Four of the five announced candidates for Baltimore County executive pitched themselves as advocates for education during a forum Tuesday at the Community College of Baltimore County's Catonsville campus.
They also, to varying degrees, promised to change the culture of Baltimore County government and add transparency they say is lacking.
The event featured two Democrats — state Sen. Jim Brochin of Cockeysville and former Del. Johnny Olszewski Jr. of Dundalk — and two Republicans — Del. Pat McDonough and state insurance commissioner and former Del. Al Redmer, both of Middle River.
The fifth candidate, County Councilwoman Vicki Almond, a Reisterstown Democrat, did not attend.
John Dedie, a political science professor at the college, said he arranged for candidates from both parties to share the stage to show that local policy issues can be discussed without ending in “nuclear armageddon,” as he said sometimes happens in Washington.
The county executive’s position will be open next year, as current County Executive Kevin Kamenetz, a Democrat, is barred from running again due to term limits. He’s now running for governor.
Questions from Dedie and the audience of a few dozen people skewed heavily toward education in general, and community colleges specifically.

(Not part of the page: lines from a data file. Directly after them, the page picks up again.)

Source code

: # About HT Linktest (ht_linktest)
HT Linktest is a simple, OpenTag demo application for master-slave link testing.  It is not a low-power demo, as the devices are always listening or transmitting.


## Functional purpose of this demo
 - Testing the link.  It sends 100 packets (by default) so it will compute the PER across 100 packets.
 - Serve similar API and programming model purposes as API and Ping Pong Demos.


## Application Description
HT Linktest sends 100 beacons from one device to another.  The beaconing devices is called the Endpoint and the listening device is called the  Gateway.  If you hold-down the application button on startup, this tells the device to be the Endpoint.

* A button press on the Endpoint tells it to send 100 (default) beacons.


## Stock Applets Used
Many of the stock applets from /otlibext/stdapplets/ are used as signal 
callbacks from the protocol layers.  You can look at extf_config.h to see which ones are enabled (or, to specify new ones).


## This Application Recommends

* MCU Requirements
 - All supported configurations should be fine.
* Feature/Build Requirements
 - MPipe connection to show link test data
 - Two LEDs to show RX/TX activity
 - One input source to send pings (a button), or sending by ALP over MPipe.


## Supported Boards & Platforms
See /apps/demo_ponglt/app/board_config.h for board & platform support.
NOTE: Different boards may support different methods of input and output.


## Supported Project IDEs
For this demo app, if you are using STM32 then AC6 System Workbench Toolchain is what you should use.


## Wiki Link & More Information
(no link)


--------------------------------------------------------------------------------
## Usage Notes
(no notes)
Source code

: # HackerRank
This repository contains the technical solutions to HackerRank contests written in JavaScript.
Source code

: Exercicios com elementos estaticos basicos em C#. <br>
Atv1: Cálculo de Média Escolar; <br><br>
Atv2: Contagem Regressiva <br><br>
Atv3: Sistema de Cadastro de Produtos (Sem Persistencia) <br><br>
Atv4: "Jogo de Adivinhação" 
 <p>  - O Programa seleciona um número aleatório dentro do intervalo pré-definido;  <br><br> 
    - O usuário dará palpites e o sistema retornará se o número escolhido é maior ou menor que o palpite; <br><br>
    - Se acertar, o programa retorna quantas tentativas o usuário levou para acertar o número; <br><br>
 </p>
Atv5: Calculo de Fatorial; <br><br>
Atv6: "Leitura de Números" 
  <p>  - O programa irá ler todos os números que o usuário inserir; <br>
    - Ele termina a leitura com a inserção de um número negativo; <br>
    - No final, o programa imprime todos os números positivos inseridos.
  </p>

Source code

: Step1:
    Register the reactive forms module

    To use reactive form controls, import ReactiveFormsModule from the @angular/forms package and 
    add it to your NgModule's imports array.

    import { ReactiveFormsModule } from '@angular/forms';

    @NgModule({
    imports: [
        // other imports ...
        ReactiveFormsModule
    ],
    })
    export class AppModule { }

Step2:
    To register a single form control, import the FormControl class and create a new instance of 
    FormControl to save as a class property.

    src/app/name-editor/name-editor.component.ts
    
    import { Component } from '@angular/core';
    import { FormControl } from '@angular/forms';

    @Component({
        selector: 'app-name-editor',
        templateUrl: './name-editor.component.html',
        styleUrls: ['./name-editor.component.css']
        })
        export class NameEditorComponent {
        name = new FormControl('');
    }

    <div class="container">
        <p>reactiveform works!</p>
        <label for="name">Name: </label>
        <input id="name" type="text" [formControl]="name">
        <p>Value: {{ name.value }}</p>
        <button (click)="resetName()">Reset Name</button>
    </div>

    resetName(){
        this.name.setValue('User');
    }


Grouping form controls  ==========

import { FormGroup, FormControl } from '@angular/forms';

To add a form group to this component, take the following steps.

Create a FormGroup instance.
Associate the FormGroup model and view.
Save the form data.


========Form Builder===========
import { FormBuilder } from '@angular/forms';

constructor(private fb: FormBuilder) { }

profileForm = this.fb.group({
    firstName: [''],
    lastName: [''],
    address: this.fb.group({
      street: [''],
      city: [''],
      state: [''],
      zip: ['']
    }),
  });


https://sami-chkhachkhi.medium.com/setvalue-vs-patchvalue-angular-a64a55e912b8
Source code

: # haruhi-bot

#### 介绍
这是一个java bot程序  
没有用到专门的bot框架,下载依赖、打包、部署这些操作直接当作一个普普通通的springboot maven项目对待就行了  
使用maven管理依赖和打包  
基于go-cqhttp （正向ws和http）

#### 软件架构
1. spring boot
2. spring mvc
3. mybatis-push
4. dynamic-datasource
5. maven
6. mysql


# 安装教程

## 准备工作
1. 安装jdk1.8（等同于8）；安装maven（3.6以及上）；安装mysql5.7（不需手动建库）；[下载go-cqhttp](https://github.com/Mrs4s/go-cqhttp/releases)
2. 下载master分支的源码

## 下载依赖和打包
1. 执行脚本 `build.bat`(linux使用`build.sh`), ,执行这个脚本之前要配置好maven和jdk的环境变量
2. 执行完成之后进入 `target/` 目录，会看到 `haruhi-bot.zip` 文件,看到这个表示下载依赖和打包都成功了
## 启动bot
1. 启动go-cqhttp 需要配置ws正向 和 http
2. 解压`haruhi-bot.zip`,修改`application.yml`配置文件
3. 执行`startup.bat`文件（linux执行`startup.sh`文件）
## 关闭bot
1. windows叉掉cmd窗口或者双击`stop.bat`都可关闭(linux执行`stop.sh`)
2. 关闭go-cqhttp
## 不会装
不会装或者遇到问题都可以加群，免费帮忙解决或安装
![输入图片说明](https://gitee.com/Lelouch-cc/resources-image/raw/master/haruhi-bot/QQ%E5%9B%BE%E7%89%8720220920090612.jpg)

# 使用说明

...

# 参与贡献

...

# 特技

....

All four candidates used the opportunity to heap praise on the community college and its role in educating students and training workers.
Each said he would fight for state funding for CCBC and to ensure the college’s programs meet the needs of students and employers.
Asked about proposals to make community college in Baltimore County tuition-free, a proposal that has been suggested in Baltimore City, none of the candidates offered full support.
For the Democrats, Olszewski said he supports making community college free for people earning job certifications, and Brochin said a free tuition program should be based on financial need and not extended to all students.
For the Republicans, McDonough said he did not support free tuition, but suggested instead creating scholarships that the Baltimore County Council and the county executive could distribute — similar to the pool of scholarship money that state lawmakers have. Redmer said there’s not money available in the county budget for free tuition.
All four candidates offered criticism of the county’s public school system and offered promises of reform.
Redmer said interim schools superintendent Verletta White should resign from her position. The Baltimore Sun reported that White earned income from a tech consulting company that works with school system vendors. She did not report that income on her ethics forms.
Brochin noted that he has asked for a state audit of the issue, and McDonough pointed out that he had filed an ethics complaint about the previous superintendent, Dallas Dance, who was found to have a side contract with a company called SUPES Academy.
Olszewski, a former teacher in the school system, said he’d reserve judgment on White while the school board’s evaluation of the issue plays out.
Also on schools, Brochin offered support for “community schools,” where schools offer services to families and parents such as health care and GED classes. Olszewski touted his experience as a teacher and said that the best way to help local schools is to elect a former teacher.
McDnough railed against “social promotion” and said he’d eliminate Common Core curriculum standards. Redmer said there’s a lack of accountability in the school system, and that change is needed.
The primary election is scheduled for June 26, with the general election next Nov. 6. The next Baltimore County executive will lead the state’s third-largest jurisdiction and oversee a $3.5 billion annual budget.